Melanie Roelofs
Plymouth Christian High School
“One Life Dedicated to Thousands”

Thundering rain, shouts of men, and cries of children fill the frigid air. The stench of sickness and death is nearly unbearable in the overcrowded streets. There is no place where horror is not seen. In this place of misery, an unlikely hero is doing her day-to-day work. Within a small, dilapidated apartment, she carries out her secret mission.

“Can you guarantee that they will live?” the frightened parents plea. Their two tiny children shyly peer around their mother’s gaunt frame to examine the strange young woman standing in the doorway.

“Only if they will come with me will they have any chance to survive,” is the woman’s grave reply. The couple exchange worried glances, but they know what must be done. The mother whispers softly into her children’s ears, wipes the tears off their grubby faces, and relinquishes the children to the hands of this stranger. The door slowly closes, cutting off the parents from the children. This was the last glimpse of their parents the children would ever see.

This is not the story of a single individual, but the story of twenty-five hundred. Twenty-five hundred children who were once imprisoned in this rancid place, and who were all liberated via the hands of this one courageous woman.

Irena Sendler.

Ordinarily, a beautiful, warm, and down-to-earth looking woman is not what comes to mind when most people envision what a hero looks like. Irena Sendler is the prime example of someone breaking this expectation.

Living in Poland during the early twentieth century and World War II, Irena was introduced to the horrors of the German forces in her country More specifically, she observed the establishment of the Warsaw Ghetto, a den of misery. Its purpose was to pen up hundreds of thousands of Jewish people like livestock, with the goal of slaughtering them. Irena saw this atrocity and couldn’t sit back and watch.

She needed to take action. She needed to save lives.

Firstly, she became the leader of an underground resistance group. Then, she devised a brilliant plan: pose as a nurse to gain access into the ghetto. The unsuspecting Germans though that when she journeyed into the ghetto, she was simply looking for diseases among the Jews. Little did they know that with every trip she took, she brought more and more young Jews out, smuggling them in sacks, burying them within toolboxes, and hiding them inside ambulances.

Now, if I stop writing this paper right here and wrap it up with a conclusion explaining how remarkably courageous Irena was to rescue all those poor children, that would be all well and good. But there is something else that Irena did.

Not only did she defy evil under its very nose, not only did she save thousands of innocent lives, but she also preserved the lives of the people who worked with her.

After posing as a nurse for a while, the Germans discovered what Irena was doing. They arrested her, threw her into a prison, and dropped the sentence of death upon her. On top of this, they brutally tortured her. With every crack of the whip and every broken bone came questions.

“Who are you working for?” was shouted in her ear.

“What are their names?” was jammed into her brain.

Through this all, she kept silent. While horrible atrocities were being committed, neither a word, nor a name escaped her mouth. Her colleagues’ lives were spared.

Later, thanks to a bribe given by one of her associates, Irena was released from prison before death could claim her. She then, along with those she rescued, went into hiding for many years.
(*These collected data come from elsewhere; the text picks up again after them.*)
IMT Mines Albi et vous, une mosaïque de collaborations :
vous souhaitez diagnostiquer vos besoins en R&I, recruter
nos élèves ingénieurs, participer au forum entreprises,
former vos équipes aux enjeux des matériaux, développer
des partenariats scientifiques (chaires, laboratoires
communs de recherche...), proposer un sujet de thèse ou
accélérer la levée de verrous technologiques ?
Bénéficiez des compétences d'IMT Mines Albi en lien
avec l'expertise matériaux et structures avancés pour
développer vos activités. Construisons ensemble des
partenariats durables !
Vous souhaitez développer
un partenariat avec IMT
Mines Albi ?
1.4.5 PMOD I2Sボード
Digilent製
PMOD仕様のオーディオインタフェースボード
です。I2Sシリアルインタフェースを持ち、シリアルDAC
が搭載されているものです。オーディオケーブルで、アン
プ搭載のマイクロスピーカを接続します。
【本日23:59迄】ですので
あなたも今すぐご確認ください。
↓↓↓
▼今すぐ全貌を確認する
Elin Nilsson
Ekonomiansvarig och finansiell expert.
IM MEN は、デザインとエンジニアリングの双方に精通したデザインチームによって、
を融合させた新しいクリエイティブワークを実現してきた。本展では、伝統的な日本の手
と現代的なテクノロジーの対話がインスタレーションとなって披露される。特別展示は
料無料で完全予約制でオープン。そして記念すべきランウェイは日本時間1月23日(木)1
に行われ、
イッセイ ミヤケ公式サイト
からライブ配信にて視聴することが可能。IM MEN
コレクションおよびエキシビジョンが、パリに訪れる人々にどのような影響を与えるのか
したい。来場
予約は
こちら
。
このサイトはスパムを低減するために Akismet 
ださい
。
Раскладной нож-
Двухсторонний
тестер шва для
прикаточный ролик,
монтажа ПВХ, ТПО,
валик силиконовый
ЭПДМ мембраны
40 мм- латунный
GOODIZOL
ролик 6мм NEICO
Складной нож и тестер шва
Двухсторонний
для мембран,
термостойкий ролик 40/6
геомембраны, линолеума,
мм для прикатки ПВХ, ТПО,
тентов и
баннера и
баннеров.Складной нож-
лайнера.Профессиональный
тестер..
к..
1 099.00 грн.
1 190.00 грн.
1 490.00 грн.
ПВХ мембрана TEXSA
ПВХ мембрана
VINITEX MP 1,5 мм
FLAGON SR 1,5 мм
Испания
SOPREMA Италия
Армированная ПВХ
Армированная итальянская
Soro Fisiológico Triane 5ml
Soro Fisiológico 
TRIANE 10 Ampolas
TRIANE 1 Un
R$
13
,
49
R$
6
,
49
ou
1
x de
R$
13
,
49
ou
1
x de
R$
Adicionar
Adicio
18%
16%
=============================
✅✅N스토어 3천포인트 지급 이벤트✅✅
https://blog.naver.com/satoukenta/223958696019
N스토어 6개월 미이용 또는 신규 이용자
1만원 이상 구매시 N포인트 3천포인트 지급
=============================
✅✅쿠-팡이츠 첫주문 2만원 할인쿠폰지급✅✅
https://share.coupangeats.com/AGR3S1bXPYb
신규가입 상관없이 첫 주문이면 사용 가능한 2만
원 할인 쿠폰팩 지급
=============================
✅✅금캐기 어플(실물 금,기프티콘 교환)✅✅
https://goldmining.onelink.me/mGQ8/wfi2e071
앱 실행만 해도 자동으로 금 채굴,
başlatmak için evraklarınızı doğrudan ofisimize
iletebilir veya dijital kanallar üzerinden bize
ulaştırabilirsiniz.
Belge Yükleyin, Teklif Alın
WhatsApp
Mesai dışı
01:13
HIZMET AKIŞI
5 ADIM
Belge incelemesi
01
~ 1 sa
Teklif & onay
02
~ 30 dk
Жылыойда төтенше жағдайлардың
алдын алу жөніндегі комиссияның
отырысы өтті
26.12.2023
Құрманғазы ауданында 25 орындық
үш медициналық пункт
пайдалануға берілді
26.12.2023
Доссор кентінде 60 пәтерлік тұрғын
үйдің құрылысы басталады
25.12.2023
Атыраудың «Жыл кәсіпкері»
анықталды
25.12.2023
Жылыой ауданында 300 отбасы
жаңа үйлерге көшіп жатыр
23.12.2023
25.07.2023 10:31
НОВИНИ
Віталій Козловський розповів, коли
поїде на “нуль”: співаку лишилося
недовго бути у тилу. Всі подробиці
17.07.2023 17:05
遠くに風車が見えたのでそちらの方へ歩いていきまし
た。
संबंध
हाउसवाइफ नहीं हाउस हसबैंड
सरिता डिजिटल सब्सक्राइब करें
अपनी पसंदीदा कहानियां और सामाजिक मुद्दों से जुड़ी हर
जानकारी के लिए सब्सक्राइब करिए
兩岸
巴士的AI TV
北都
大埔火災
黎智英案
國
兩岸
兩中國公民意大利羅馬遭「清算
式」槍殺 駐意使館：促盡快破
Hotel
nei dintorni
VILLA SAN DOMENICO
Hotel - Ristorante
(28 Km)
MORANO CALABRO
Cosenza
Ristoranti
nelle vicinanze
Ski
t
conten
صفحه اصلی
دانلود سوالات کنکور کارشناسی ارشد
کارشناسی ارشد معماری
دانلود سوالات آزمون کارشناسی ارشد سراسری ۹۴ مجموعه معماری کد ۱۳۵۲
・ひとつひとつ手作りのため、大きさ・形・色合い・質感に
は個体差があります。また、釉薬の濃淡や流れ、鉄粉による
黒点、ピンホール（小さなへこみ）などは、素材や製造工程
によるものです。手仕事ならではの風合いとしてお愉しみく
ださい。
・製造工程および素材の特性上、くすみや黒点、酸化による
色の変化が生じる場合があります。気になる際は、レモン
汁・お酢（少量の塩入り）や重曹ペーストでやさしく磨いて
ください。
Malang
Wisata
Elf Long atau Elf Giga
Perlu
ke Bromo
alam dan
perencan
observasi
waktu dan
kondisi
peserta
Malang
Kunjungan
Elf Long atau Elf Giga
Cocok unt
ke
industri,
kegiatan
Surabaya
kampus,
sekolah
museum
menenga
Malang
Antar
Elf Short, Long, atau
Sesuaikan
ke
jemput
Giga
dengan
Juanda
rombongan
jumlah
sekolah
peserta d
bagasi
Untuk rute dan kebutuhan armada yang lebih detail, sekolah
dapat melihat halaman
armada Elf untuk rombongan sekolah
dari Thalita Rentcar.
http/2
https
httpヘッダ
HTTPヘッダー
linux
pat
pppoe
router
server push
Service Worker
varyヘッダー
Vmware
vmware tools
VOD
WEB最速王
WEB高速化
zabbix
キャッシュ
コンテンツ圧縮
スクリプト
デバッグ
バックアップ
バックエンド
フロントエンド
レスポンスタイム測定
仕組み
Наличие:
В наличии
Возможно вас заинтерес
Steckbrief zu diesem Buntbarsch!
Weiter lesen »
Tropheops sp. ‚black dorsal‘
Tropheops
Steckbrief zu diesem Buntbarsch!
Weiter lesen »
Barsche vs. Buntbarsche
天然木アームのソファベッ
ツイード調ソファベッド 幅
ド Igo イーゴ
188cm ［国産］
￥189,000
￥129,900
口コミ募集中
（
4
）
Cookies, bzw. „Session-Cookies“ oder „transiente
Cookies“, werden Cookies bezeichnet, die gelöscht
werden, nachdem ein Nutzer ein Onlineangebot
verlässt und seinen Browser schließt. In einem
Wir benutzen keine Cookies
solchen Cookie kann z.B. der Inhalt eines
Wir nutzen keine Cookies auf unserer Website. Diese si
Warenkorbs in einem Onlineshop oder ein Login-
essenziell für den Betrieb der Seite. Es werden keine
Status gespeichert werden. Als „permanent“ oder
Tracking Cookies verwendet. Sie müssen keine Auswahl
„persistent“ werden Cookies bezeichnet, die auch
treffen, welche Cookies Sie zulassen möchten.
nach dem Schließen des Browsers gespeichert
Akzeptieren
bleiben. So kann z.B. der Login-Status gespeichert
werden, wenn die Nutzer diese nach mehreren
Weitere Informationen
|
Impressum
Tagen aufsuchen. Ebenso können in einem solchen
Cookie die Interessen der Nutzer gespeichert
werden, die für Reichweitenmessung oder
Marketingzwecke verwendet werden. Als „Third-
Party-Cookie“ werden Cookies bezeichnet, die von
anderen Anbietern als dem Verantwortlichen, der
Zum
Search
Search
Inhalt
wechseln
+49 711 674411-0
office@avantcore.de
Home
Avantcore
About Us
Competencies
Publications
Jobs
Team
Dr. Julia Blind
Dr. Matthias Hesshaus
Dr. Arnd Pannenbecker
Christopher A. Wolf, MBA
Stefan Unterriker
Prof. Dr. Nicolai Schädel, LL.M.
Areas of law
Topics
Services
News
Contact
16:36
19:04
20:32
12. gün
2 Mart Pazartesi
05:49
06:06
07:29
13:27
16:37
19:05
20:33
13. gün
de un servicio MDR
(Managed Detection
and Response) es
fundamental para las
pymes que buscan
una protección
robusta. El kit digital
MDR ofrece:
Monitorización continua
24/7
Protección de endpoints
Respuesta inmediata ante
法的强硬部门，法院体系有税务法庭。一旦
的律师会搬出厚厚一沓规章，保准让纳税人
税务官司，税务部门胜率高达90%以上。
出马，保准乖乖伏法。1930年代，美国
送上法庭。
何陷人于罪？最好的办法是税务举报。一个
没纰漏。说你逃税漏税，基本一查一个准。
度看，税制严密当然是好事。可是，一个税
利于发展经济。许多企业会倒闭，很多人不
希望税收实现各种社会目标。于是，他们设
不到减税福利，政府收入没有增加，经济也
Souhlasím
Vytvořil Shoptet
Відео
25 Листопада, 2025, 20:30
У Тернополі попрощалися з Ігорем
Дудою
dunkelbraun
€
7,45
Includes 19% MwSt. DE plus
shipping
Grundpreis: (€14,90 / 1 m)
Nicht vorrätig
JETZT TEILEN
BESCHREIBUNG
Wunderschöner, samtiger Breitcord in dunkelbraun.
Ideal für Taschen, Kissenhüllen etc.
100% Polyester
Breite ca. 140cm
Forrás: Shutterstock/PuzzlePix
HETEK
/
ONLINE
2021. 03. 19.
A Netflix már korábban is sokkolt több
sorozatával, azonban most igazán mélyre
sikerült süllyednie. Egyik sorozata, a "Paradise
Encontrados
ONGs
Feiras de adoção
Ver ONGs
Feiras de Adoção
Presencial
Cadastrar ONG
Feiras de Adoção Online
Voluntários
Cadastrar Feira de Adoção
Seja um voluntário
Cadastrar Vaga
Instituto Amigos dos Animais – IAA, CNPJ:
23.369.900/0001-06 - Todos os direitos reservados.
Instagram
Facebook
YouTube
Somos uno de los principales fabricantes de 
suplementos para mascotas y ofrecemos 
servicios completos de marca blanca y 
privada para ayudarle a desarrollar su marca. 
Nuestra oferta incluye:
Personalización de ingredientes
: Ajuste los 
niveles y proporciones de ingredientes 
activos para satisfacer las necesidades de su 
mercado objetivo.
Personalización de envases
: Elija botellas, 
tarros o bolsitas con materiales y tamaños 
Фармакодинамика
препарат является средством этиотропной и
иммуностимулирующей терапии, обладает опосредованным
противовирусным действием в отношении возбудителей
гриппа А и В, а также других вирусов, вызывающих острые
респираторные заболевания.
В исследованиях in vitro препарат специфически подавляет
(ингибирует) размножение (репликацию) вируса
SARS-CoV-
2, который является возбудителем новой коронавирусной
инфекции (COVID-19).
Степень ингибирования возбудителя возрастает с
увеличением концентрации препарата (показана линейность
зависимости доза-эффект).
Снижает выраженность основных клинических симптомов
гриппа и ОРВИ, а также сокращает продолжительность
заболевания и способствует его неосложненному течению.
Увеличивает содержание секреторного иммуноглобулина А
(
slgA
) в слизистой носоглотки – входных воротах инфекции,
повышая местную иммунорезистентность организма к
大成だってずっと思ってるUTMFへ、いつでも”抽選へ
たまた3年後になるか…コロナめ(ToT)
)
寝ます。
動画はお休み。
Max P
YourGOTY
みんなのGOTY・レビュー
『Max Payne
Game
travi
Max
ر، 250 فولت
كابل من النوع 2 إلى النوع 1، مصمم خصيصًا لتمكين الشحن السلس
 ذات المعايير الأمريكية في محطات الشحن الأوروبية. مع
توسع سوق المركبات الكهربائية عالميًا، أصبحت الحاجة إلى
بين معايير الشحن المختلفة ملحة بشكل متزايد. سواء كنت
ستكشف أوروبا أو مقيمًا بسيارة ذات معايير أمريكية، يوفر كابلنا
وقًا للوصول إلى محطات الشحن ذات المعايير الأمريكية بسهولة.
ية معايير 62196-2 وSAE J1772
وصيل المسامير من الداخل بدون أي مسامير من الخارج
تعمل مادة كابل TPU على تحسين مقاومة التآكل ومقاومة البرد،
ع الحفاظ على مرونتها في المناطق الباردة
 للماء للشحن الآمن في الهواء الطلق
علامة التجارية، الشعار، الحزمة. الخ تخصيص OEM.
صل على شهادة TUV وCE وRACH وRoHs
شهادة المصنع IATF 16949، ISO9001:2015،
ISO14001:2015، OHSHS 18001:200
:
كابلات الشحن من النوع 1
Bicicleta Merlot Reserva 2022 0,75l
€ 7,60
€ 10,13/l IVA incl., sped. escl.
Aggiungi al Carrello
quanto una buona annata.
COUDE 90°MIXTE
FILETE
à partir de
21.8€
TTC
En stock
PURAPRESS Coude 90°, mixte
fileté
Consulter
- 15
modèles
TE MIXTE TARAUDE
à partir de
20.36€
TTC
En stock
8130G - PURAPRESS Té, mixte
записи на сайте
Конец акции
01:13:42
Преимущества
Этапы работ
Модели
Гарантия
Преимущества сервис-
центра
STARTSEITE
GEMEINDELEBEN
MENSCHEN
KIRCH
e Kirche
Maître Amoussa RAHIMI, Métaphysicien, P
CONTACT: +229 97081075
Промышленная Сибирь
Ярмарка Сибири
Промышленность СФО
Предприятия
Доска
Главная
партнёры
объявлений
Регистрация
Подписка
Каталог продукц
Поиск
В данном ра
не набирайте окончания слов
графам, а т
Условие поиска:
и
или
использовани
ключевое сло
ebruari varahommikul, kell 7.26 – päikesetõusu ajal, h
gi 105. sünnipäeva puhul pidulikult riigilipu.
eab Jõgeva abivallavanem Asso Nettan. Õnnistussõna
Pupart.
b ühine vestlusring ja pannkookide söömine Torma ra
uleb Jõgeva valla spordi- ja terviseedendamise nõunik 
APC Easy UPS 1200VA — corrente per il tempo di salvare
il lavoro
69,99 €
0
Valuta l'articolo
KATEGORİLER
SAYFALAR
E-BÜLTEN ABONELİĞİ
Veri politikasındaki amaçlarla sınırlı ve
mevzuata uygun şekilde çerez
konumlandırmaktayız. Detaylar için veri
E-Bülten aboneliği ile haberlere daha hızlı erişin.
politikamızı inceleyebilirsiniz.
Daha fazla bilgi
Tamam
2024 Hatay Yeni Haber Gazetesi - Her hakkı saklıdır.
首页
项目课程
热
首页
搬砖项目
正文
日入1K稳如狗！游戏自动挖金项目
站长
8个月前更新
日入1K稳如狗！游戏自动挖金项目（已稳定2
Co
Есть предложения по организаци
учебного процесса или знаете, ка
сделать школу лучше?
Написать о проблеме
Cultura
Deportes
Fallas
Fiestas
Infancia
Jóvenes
After the war, Irena received several awards for her incredibly courageous acts. The elderly woman accepted each of these with great humility, and was often quoted saying that she could have done more.

On May 12, 2008, at the age of 98, Irena Sendler gave her last breath and passed away.

If courage were a person, I believe it would look very much like Irena Sendler. Her life was dedicated to extending the lives of those who were supposed to meet an early end. It didn’t matter that she was endangering her own life. She was determined to do what was right, no matter the cost. That is the definition of courage.